According to her, although the experience was traumatic, she was glad she had registered to write the examination that would open the doors of medical facilities to her. 

Lincensure examination

The licensure examination is an external examination organised by the Nurses and Midwifery Council and is the final examination, a pass in which ushers students into practice.

The registration of the students followed a directive from the Commission on Human Rights and Administrative Justice (CHRAJ) to the Mampong Nurses and Midwifery Training College (MNMTC) to ensure that three students who were barred from registering to write their licensure examination were allowed to write the examination.

A human rights lawyer, Mr Francis-Xavier Sosu, whose law firm, F-X Law & Associates, took up the issue and filed a petition for CHRAJ to intervene at the time told the Daily Graphic, “I want an immediate intervention to ensure that the students register and write their licensure examination.” 

Background

The Daily Graphic of May 28, 2016 reported that three student nurses of the Mampong Nurses and Midwifery Training School in the Ashanti Region, including a married woman, had been denied the right to register to write their licensure examination because they were pregnant. 

Although two of them had been delivered of their babies, the school authorities refused to allow them to write the examination because of a rule that had long been scrapped by the Ministry of Health. 

The Daily Graphic also received similar complaints from the Agogo Nurses Training College where some students were compelled to defer their course because they were pregnant. 

The examination is scheduled to be written in August this year and registration for it was closed on May 27, 2016, but there is room for late registration.

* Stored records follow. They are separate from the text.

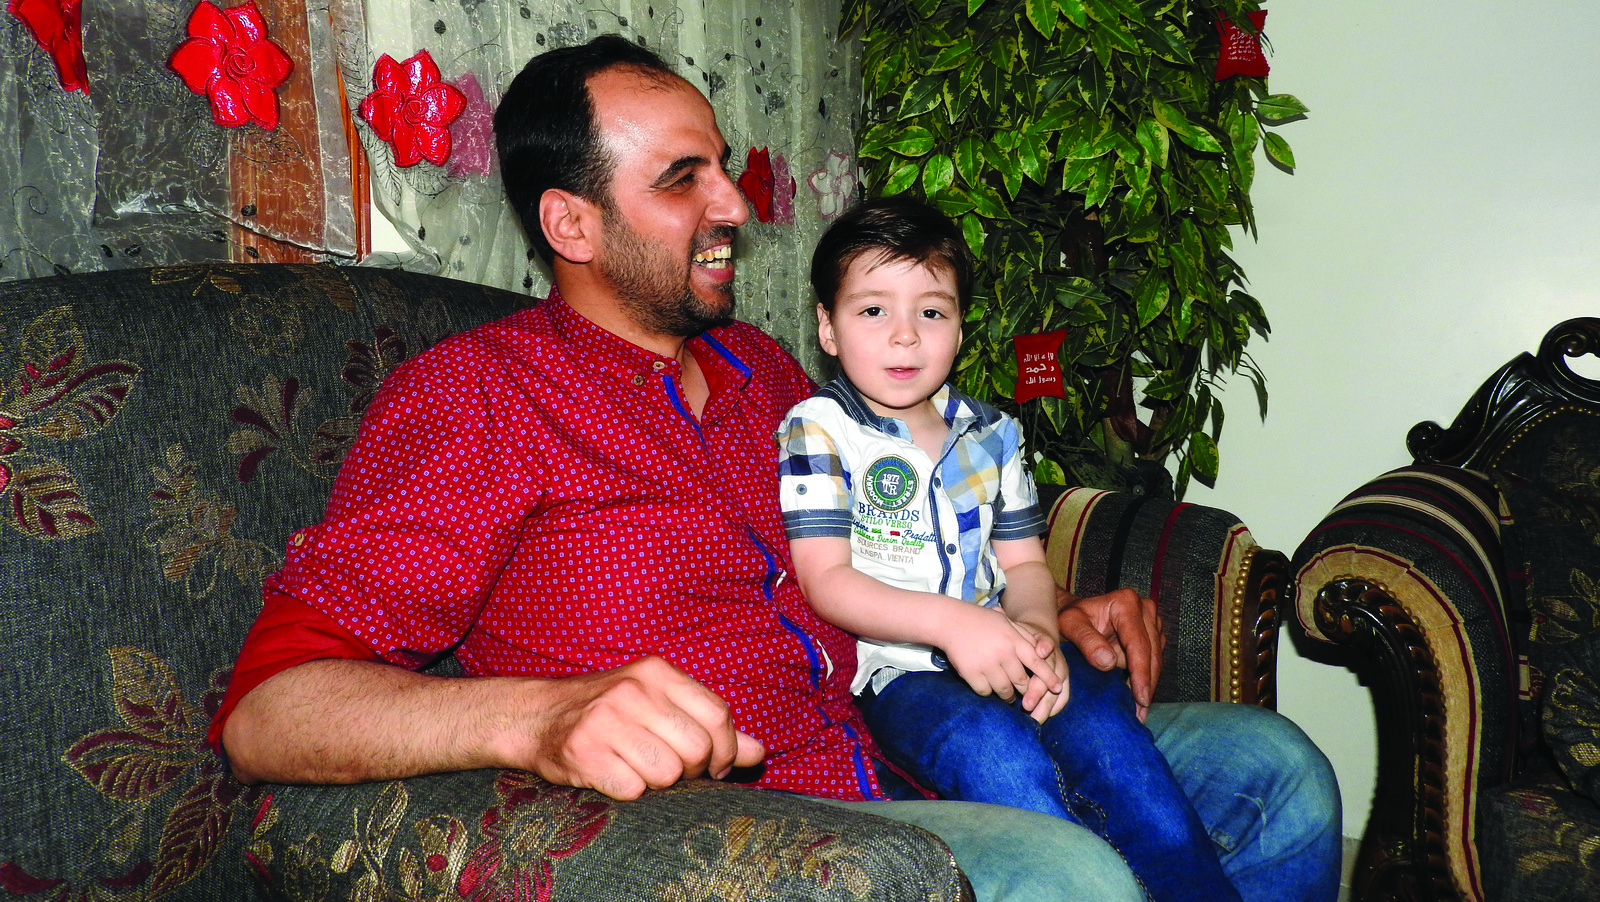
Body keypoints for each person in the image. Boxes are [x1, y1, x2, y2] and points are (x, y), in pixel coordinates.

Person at [210, 34, 1341, 901]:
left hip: (917, 726)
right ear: (572, 223)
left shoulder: (764, 369)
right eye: (682, 179)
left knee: (1275, 766)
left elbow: (898, 528)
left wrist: (1029, 613)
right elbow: (268, 712)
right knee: (1066, 875)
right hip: (770, 829)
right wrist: (539, 719)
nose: (735, 206)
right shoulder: (478, 397)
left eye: (723, 167)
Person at [779, 196, 1241, 902]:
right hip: (903, 675)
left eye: (931, 312)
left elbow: (1025, 563)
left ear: (961, 327)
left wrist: (1037, 632)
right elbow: (827, 580)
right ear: (828, 328)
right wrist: (952, 624)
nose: (905, 336)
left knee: (1119, 751)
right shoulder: (819, 429)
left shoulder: (993, 435)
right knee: (996, 758)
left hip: (1013, 644)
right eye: (873, 310)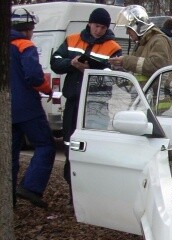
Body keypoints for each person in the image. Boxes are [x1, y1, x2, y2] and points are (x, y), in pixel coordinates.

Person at [50, 7, 122, 194]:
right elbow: (55, 62)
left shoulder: (113, 47)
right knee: (69, 144)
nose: (99, 31)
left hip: (96, 106)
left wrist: (91, 71)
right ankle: (72, 187)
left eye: (103, 28)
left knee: (93, 147)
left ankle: (91, 189)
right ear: (89, 23)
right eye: (97, 26)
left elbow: (115, 76)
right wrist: (71, 63)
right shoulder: (72, 39)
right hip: (73, 103)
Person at [10, 8, 56, 209]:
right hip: (28, 108)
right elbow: (35, 77)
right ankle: (31, 187)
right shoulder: (25, 46)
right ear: (28, 30)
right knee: (46, 145)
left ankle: (7, 200)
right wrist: (47, 89)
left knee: (9, 155)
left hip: (7, 110)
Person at [108, 5, 172, 85]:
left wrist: (125, 61)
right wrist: (120, 67)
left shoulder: (159, 40)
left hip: (159, 95)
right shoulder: (142, 43)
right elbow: (138, 71)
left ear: (138, 26)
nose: (127, 32)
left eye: (129, 28)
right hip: (144, 94)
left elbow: (156, 66)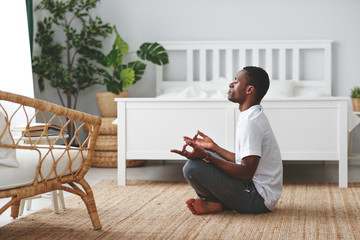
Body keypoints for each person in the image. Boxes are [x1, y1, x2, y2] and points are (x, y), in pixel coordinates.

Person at [170, 66, 283, 215]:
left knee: (193, 167)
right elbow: (241, 161)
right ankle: (217, 204)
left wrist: (206, 156)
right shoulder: (251, 115)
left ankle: (215, 202)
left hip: (258, 199)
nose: (230, 84)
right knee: (207, 154)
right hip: (256, 192)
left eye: (236, 81)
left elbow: (246, 173)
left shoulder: (251, 123)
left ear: (249, 90)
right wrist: (213, 148)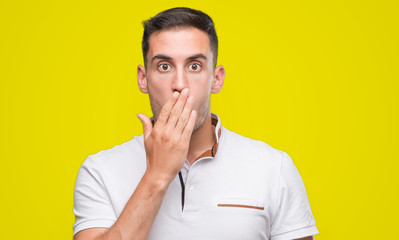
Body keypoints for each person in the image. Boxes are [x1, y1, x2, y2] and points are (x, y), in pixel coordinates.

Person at [73, 7, 319, 240]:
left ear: (216, 79)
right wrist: (157, 175)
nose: (179, 83)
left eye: (194, 66)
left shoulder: (274, 168)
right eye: (164, 66)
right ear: (143, 78)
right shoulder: (99, 172)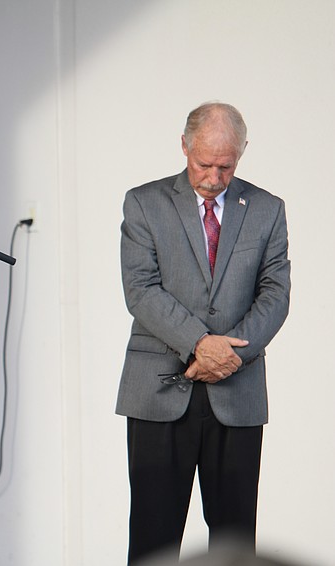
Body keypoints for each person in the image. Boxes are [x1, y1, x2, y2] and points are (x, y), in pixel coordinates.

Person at [116, 102, 290, 564]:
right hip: (159, 390)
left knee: (234, 543)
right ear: (184, 145)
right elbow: (140, 290)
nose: (214, 176)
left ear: (242, 152)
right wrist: (201, 343)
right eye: (203, 163)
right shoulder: (144, 203)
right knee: (154, 539)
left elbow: (275, 293)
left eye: (226, 166)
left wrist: (230, 354)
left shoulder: (268, 210)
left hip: (238, 391)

Mr Sosu described the incident as one that breached Article 12(1) and (2) of the 1992 Constitution and the United Nations Convention on the Elimination of All Forms of Discrimination Against Women (CEDAW). 

The convention provides the basis for realising equality between women and men by ensuring women's equal access to and equal opportunities in political and public life — including the right to vote and to stand for election — as well as education, health and employment.

The incident attracted the attention of the Minister of Children, Gender and Social Protection, Nana Oye Lithur, who described the school’s decision as unconstitutional and discriminatory.

She also said the school’s decision flew in the face of a government policy to ensure that pregnancy did not become a barrier to the  education of young women.